Sur-e Esrafil
- Categories: Politics, Satire
- Frequency: Weekly
- Publisher: Mirzā Jahāngir Khān
- First issue: 30 May 1907
- Final issue: 8 March 1909
- Country: Qajar Iran
- Based in: Tehran
- Language: Persian
- Website: Sur-e Esrafil

= Sur-e Esrafil (magazine) =

Iranian political and satirical weekly magazine

The Persian-language weekly journal Sur-e Esrafil (صور اسرافیل; DMG: Ṣūr-e Esrāfīl; English: “Trumpet of Esrafil“) was published between May 1907 and March 1909. It was one of the publications started following the Iranian constitutional revolution in addition to others, including Nasim-e-Shomal and Majalleh-ye Estebdad.

==History and profile==
Sur-e Esrafil was launched in May 1907. The first 32 issues were published by the founder of the journal, Mirza Jahangir Khan, an Iranian author and journalist. With its liberal as well as revolutionary orientation, Sur-e Esrafil contributed significantly to supporting the Persian Constitutional Revolution. The editor published articles criticising strongly the high-class and the social situation of the country at the time and discussing controversial between conservatives and modern religion. The journal became famous due to its literary satirical elements. Ali Akbar Dehkhoda (1879-1956) was responsible for the satirical articles of the column "Charand-o Parand“ ("Nonsense"). He had a simple linguistic style in contrast to the rather literary style addressing the educated people. In this way he wanted to reach the majority of the population and address the daily problems of the common people.

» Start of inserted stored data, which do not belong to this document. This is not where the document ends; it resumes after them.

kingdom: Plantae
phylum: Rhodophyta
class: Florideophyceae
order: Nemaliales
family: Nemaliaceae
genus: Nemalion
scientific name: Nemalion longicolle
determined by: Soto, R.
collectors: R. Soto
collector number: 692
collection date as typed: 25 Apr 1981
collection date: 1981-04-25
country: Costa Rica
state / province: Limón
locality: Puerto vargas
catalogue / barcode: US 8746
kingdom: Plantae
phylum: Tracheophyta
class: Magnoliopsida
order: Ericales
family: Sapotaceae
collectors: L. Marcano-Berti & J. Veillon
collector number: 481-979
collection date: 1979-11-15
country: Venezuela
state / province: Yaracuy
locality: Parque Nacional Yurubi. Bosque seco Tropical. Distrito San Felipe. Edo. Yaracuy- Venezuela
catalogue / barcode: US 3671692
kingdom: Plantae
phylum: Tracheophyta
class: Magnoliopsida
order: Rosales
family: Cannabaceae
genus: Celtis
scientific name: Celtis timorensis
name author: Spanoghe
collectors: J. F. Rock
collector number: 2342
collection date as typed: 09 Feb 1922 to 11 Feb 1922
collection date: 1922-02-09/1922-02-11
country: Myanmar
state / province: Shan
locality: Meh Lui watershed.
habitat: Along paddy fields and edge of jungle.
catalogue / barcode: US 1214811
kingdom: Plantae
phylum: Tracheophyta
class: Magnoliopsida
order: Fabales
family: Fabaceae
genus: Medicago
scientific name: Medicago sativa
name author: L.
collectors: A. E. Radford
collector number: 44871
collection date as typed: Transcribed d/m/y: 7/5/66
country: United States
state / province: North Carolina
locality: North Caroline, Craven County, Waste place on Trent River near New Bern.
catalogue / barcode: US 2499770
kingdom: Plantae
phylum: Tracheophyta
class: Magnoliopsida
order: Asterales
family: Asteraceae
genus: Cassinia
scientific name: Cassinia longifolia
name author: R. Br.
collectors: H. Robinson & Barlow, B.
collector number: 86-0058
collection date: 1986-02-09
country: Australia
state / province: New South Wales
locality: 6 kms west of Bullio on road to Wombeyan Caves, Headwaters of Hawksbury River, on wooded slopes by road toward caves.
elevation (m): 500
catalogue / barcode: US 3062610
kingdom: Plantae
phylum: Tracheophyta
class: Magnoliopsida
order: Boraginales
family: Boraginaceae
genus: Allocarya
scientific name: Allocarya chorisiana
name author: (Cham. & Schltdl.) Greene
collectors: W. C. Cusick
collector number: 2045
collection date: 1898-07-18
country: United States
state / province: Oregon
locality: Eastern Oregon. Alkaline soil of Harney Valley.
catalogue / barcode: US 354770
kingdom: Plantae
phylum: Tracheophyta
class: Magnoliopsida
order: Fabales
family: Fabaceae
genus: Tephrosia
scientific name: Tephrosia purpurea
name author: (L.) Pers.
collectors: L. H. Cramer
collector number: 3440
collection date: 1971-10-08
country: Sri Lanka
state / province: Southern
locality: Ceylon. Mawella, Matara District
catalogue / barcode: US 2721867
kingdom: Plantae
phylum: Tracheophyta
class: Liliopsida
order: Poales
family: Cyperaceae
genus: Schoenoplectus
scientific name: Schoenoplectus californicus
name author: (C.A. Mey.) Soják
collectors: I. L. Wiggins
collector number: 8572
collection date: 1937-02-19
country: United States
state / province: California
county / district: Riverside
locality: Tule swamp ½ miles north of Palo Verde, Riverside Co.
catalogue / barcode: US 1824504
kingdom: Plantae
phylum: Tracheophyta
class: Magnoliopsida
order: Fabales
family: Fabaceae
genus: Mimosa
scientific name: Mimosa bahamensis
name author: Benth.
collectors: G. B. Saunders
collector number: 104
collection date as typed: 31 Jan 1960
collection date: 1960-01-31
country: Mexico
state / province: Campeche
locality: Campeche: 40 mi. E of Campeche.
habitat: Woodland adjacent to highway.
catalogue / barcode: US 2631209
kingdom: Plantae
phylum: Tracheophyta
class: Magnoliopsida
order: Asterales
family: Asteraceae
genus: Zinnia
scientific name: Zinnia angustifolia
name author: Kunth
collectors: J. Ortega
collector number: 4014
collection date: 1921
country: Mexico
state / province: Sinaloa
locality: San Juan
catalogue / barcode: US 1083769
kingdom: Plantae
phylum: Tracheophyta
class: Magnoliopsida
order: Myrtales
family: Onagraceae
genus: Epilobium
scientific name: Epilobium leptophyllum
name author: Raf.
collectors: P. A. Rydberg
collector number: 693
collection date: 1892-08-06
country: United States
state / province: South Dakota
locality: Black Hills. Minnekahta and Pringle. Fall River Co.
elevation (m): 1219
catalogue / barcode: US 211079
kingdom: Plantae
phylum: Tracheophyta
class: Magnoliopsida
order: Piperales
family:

During the repressions and on the command of Mohammad Ali Shah Qajar the journal was finally suspended in June 1908. Mirza Jahangir Khan was arrested and executed. Sur-e Esrafil was revived under Dekhoda who published further 3 issues of the journal from Switzerland between 23 January 1909 and 8 March 1909. It was backed by Mo’azid-al-Saltane.